**Vorgegebener Text:**
============

Paul Scarron

[68] Paul Scarron, ein berühmter Französischer Dichter und Satiriker (geb. zu Paris 1610), war außer Rabelais (s. diesen Art.) der vorzüglichste Französische Schriftsteller der so genannten burlesken Schreibart, welche in seinem Zeitalter in Frankreich die herrschende war. Er hatte sich anfangs dem geistlichen Stande gewidmet, auch ein Canonicat an der Hauptkirche zu Mans erhalten; allein gichtische Zufälle – wie man sagt, Folgen seiner Ausschweifungen – die ihn schon in seinem 27sten Jahre überfielen und von denen er nie wieder frei ward, bewogen ihn, jene Stelle auszugeben. Er wählte seine Vaterstadt Paris zu seinem [68] Aufenthalte; und durch seinen Witz und angenehme Laune ward sein Haus der Sammelplatz der vornehmsten Personen und der besten Köpfe dieser Hauptstadt. Denn mitten unter den größten körperlichen Schmerzen blieb er stets froh und heiter, scherzte über sein Schicksal und brachte auf diese Art das in Ausübung, was unter den alten Philosophen die Stoiker und in unsern Zeiten Kant über die Bekämpfung der körperlichen Leiden lehrten. Indeß trug, außer dem Beifalle, den seine Schriften erhielten, unstreitig diese seine beständige Kränklichkeit viel dazu bei, daß er nicht allein vom Cardinal Richelieu sondern auch von der Mutter Ludwigs XIV. eine jährliche Pension erhielt. Auf diese letztere und auf das Wohlwollen, das ihm diese Fürstin schenkte, bezieht sich die gewöhnliche Unterschrift seiner Briefe: Scarron, der Kranke der Königin. Auch der Ertrag seiner Schriften, die Toussaint Quinet druckte, konnte nicht unbedeutend sein, indem er ihn mit einem Marquisat verglich; denn als ihm 1652 Francisca dʼAubigne, die nach mahls als geheime Gemahlin Ludwigs XIV. berühmte Maintenon, ihre Hand gab, erklärte er, sie würden, ungeachtet sie nicht reich wären, von dem Marquisat Quinet ganz bequem mit einander leben.

============

**Zu verarbeitende Daten:**
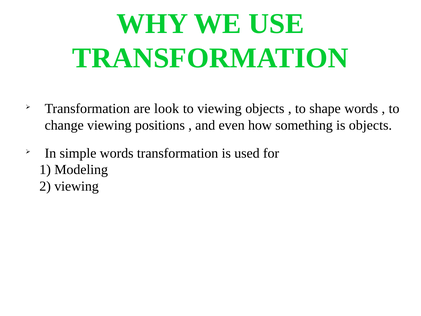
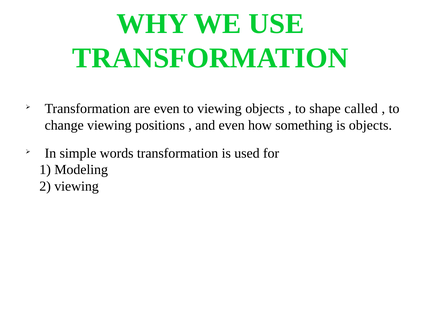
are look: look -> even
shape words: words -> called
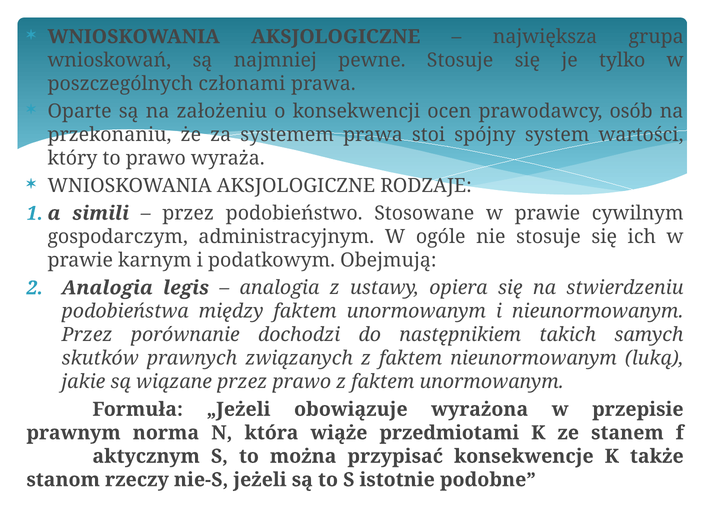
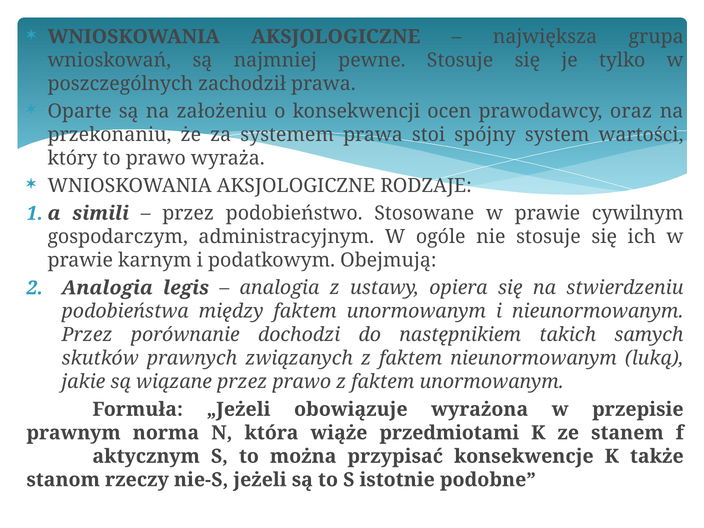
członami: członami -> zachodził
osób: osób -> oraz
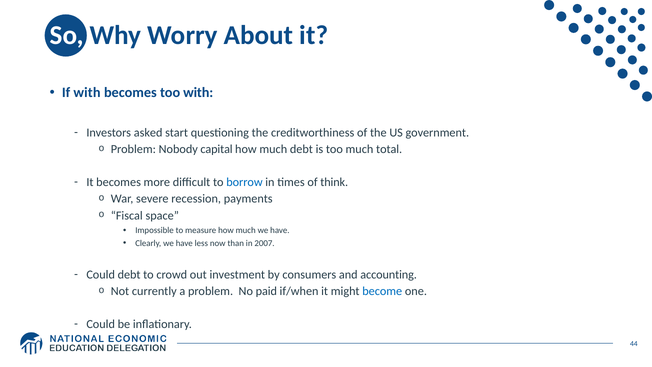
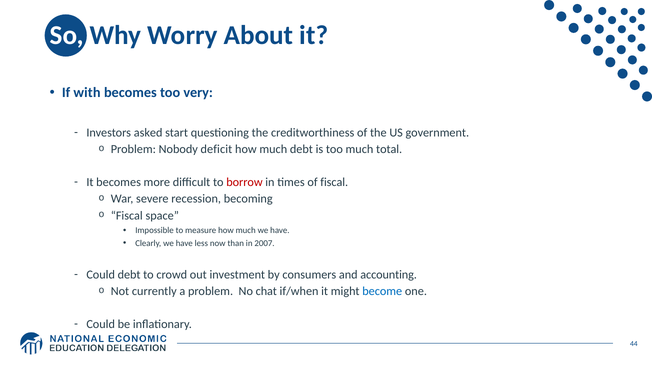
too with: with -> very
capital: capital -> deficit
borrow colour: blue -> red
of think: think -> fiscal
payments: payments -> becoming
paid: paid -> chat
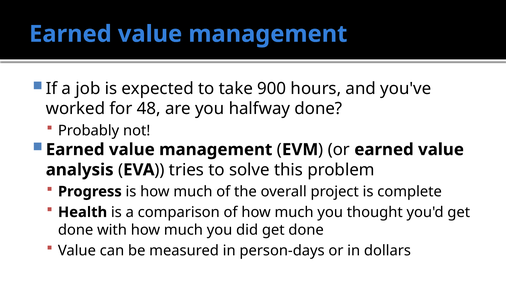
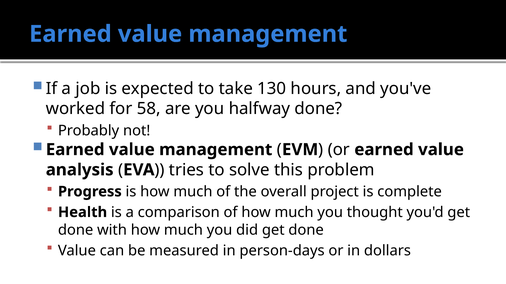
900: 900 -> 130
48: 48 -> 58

============

**Zu erledigen:**
**a.** Wiederholen Sie die Auflistung unverändert vom Anfang bis einschließlich der Zeile mit „paid: paid -> chat“, und lassen Sie die Bilder dabei weg.
**b.** Führen Sie den Text über Paul Scarron im Anschluss an seinen letzten Satz fort.

**Ergebnisse der Übung:**
**a.**
are look: look -> even
shape words: words -> called
członami: członami -> zachodził
osób: osób -> oraz
too with: with -> very
capital: capital -> deficit
borrow colour: blue -> red
of think: think -> fiscal
payments: payments -> becoming
paid: paid -> chat

**b.**
Seine mehrmahls gedruckten und zum Theil übersetzten Schriften bestehen vorzüglich in mehreren Lustspielen, dem travestirten Virgil oder der Aeneide und dem komischen Roman. Wenn auch die erstern, weil in ihnen der Harlekin eine starke Rolle spielt, heut zu Tage nicht geschätzt werden, so enthalten sie doch unstreitig viel Witz. Seine Aeneide, in der er Virgil selbst, z. B. in Ansehung der Weitläuftigkeit seiner Erzählung, lächerlich macht, wird zwar jetzt über der Blumauerschen vergessen, und war es wohl schon lange vor dieser; allein sie erhielt bei ihrem Erscheinen zwar nicht allgemeinen Beifall, indem sie besonders Virgils Verehrer sehr übel aufnahmen, wurde aber als ein witziges Product anerkannt und selbst von Männern wie Racine zur Erholung gelesen. Am meisten hat Scarron sein Andenken durch seinen komischen Roman erhalten, der nicht nur mehrere Mahle ins Deutsche sondern auch neuerlich (1787) ins Schwedische übersetzt worden ist. – [69] Er starb 1660 unter mehrern Scherzen, mit denen er die umstehenden Trauernden zu trösten suchte.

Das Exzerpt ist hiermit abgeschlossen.